#### Exercise passage
Systemic immune response alteration in patients with severe pressure ulcers

Wound healing is a dynamic process involving tissue formation, debris removal and ultimately remodeling to restore skin integrity. Although wound healing is generally successful, this process can eventually fail, leading to chronic wounds like pressure ulcers (PUs), whose presence/absence has been considered by WHO as good indicator of patient’s wellbeing and care quality. PUs are stratified into grades I to IV grades based on their severity, however, the existence of systemic markers predicting their clinical progression remains unexplored. Here, we performed a serum proteomic and transcriptomic profiling of 54 patients with PUs ranging from grade II to grade III-IV. Unsupervised clustering identified a distinctive immune-related proteomic and transcriptomic blood profile in high-grade PUs. Specifically, pathways controlled by inflammatory-linked genes such as IER3, TSLP, and TNFAIP6 (TSG-6) were found to be upregulated in high-grade PUs, together with a reduction in the levels of potent immunomodulators such as IL-10, IFNγ, MCP-2/CCL8, and CXCL-10 in serum from grade III-IV PUs patients. All together, indicating an altered inflammatory state in advanced PUs. This study provides novel insights regarding the use of omic approaches to find potential systemic biomarkers for the prediction of severity in PUs and could help to understand the molecular mechanisms underlying the chronic progression of this pathology.

#### Entries supplied
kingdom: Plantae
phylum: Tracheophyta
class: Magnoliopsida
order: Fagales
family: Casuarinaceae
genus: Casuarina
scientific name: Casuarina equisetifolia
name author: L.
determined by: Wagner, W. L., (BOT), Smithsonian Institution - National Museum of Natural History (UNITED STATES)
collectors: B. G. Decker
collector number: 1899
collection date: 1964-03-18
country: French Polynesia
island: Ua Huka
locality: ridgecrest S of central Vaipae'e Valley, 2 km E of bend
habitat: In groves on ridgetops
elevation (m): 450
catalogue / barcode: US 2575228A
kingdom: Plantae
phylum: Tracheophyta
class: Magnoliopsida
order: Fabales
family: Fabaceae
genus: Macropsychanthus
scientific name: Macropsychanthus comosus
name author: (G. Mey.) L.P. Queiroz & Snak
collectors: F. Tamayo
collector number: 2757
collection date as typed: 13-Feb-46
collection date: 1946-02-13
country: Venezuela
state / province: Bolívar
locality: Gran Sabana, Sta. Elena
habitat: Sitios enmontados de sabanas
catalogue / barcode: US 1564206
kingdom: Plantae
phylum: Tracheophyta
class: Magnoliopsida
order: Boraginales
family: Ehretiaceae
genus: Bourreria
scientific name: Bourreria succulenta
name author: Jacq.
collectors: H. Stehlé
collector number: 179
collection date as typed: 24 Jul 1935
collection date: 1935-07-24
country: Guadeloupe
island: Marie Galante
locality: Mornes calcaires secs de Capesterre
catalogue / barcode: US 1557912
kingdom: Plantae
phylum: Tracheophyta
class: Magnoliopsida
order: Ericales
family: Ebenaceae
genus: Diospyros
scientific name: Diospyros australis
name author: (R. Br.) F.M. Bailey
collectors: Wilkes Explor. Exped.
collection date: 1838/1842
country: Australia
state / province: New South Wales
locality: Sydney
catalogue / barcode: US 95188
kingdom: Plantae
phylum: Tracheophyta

#### Actions to take
1. In the passage on pressure ulcers, how many patients had their serum profiled?
2. For each statement, say whether it agrees with the passage on pressure ulcers, and quote the words that decide it: (a) Serum from grade III-IV patients showed higher levels of IL-10. (b) The researchers used unsupervised clustering on their data. (c) Systemic markers that predict how pressure ulcers progress have already been well studied.

#### Results in order
1. 54 patients with pressure ulcers ranging from grade II to grade III-IV.

2.
(a) No: "a reduction in the levels of potent immunomodulators such as IL-10"
(b) Yes: "Unsupervised clustering identified a distinctive immune-related proteomic and transcriptomic blood profile in high-grade PUs."
(c) No: "the existence of systemic markers predicting their clinical progression remains unexplored"